Namun, tak mengapa. Setidaknya panti asuhan Cahaya Pertiwi akan terekspos media dan berkesempatan mendapatkan banyak donatur, begitu pikir Niken.
Gagah masih terkesima melihat Ariel, menurutnya tatapan mata gadis itu sangat sendu. Gagah masih terus mengekori langkah Ariel yang berjalan masuk, hingga Meta menyenggol lenggannya agar kembali fokus ke orang-orang yang berada di sana.
***
Setelah beramah-tamah sebentar di halaman panti, Niken pun mempersilahkan tamunya untuk berkeliling melihat-lihat panti. Dan tempat yang pertama kali Niken tunjukkan tentu saja adalah kamar yang diperuntukkan anak-anak panti usia balita, kamar sinar rembulan yang sudah dibersihkan oleh Ariel tadi.
Gadis itu pun masih terlihat di sana. Ariel menggendong seorang bayi berumur sekitar sebelas bulan sambil mengajak anak-anak yang lain bernyanyi lagu ceria.
“Dia, apa juga anak panti?” tanya Gagah saat melihat sosok Ariel. Meta yang berdiri di sampingnya pun ikut menatap ke arah Ariel. Ia tidak memiliki perasaan apa-apa dan hanya berpikir bahwa suaminya penasaran dan sedang pencitraan di depan orang-orang.
“Ah … Ariel, bukan. Dia membantu bersih-bersih saja di sini, dan seperti yang Anda lihat dia juga membantu mengajar dan mengajak bermain anak-anak,” jawab Niken.
Diam-diam, Ariel tahu bahwa rombongan calon walikota itu sudah masuk ke dalam kamar sinar rembulan, tapi dia memilih berpura-pura tidak sadar dan semakin asyik dengan para bocah-bocah itu.

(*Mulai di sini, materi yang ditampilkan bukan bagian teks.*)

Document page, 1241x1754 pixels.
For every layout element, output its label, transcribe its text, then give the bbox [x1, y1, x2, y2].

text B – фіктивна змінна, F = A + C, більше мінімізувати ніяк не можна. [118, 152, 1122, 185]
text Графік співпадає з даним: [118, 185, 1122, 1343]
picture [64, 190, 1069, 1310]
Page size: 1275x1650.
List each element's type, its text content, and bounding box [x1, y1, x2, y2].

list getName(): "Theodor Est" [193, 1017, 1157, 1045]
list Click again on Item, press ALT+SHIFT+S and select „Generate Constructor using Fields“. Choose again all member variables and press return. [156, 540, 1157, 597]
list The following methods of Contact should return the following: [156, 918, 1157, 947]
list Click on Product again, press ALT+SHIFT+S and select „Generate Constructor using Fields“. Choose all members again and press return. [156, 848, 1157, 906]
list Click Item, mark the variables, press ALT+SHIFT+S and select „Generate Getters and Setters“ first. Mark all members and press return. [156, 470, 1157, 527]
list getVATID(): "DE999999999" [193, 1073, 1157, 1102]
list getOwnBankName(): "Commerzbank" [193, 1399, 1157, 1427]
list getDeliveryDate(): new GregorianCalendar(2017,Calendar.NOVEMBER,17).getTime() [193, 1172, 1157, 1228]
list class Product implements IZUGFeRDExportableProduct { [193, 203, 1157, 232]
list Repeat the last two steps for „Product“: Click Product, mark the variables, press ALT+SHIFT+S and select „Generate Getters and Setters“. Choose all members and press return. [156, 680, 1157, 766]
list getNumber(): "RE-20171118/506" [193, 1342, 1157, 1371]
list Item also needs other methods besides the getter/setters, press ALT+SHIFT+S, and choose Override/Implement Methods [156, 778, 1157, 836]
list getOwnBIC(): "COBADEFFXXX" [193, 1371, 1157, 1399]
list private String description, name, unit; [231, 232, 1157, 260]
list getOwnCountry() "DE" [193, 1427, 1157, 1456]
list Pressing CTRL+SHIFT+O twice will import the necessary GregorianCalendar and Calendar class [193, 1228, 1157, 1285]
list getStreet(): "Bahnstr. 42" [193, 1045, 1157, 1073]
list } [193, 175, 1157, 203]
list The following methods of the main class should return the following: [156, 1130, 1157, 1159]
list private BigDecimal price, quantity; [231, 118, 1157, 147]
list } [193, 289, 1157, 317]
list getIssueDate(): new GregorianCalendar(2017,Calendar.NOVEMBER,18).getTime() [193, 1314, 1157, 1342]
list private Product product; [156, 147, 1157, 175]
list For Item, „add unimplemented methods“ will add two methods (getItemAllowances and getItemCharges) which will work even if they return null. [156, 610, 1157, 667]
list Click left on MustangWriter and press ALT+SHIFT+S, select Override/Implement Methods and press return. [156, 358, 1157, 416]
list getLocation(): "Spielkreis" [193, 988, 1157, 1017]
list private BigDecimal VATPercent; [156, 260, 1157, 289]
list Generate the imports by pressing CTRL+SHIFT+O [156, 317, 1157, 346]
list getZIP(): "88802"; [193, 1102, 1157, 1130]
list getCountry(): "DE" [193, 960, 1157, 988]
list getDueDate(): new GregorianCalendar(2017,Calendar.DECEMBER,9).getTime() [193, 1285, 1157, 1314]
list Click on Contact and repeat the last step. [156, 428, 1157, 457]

Ariel memang sudah biasa mengajak mereka bermain, tapi karena ada Gagah di sana dia berusaha mencari perhatian. Ariel memang berniat menjerat pria matang berusia tiga puluh lima tahun itu. Beberapa menit yang lalu Ariel yang baik hati itu memantapkan diri untuk menjadi seorang perebut laki orang.
“Ariel,” sapa Niken. Gadis yang dia panggil pun menoleh.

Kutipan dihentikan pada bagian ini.